» **SUPPLIED RECORDS**:
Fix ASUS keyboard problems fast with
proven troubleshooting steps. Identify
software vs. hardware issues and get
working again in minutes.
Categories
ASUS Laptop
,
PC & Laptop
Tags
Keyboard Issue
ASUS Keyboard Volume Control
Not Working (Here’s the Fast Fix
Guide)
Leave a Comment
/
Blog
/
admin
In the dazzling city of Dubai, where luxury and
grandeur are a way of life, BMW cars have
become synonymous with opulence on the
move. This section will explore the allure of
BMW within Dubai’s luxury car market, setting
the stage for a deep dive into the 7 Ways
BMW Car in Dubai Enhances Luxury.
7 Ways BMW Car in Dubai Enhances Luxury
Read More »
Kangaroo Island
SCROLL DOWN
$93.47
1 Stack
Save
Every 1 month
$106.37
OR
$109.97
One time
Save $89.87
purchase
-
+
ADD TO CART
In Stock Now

---

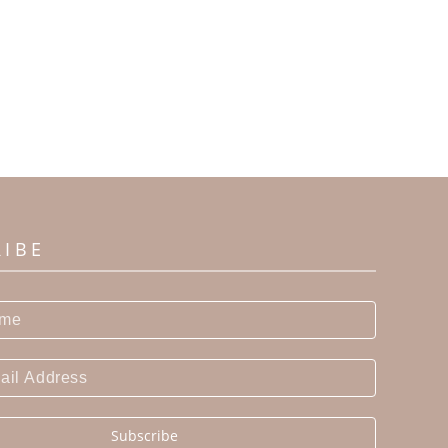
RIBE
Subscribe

==

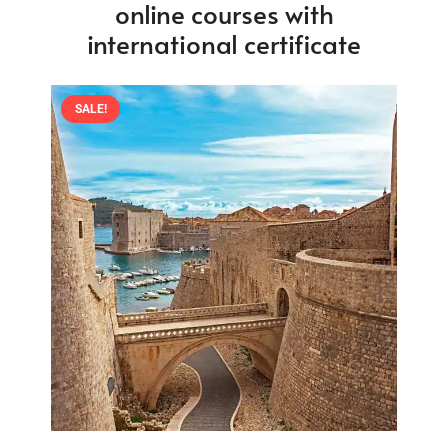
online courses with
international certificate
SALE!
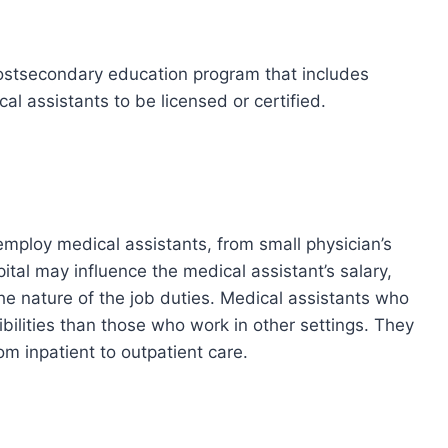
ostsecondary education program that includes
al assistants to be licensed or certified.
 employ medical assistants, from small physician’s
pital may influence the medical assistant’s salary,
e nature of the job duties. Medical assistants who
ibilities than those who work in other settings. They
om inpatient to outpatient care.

» **TASK REQUIREMENTS**:
Reproduce exactly the entries above, limited to the lines from the one with "Fix ASUS keyboard problems fast with" through the one with "In Stock Now", both included.

» **RESULT OF THE TASK**:
Fix ASUS keyboard problems fast with
proven troubleshooting steps. Identify
software vs. hardware issues and get
working again in minutes.
Categories
ASUS Laptop
,
PC & Laptop
Tags
Keyboard Issue
ASUS Keyboard Volume Control
Not Working (Here’s the Fast Fix
Guide)
Leave a Comment
/
Blog
/
admin
In the dazzling city of Dubai, where luxury and
grandeur are a way of life, BMW cars have
become synonymous with opulence on the
move. This section will explore the allure of
BMW within Dubai’s luxury car market, setting
the stage for a deep dive into the 7 Ways
BMW Car in Dubai Enhances Luxury.
7 Ways BMW Car in Dubai Enhances Luxury
Read More »
Kangaroo Island
SCROLL DOWN
$93.47
1 Stack
Save
Every 1 month
$106.37
OR
$109.97
One time
Save $89.87
purchase
-
+
ADD TO CART
In Stock Now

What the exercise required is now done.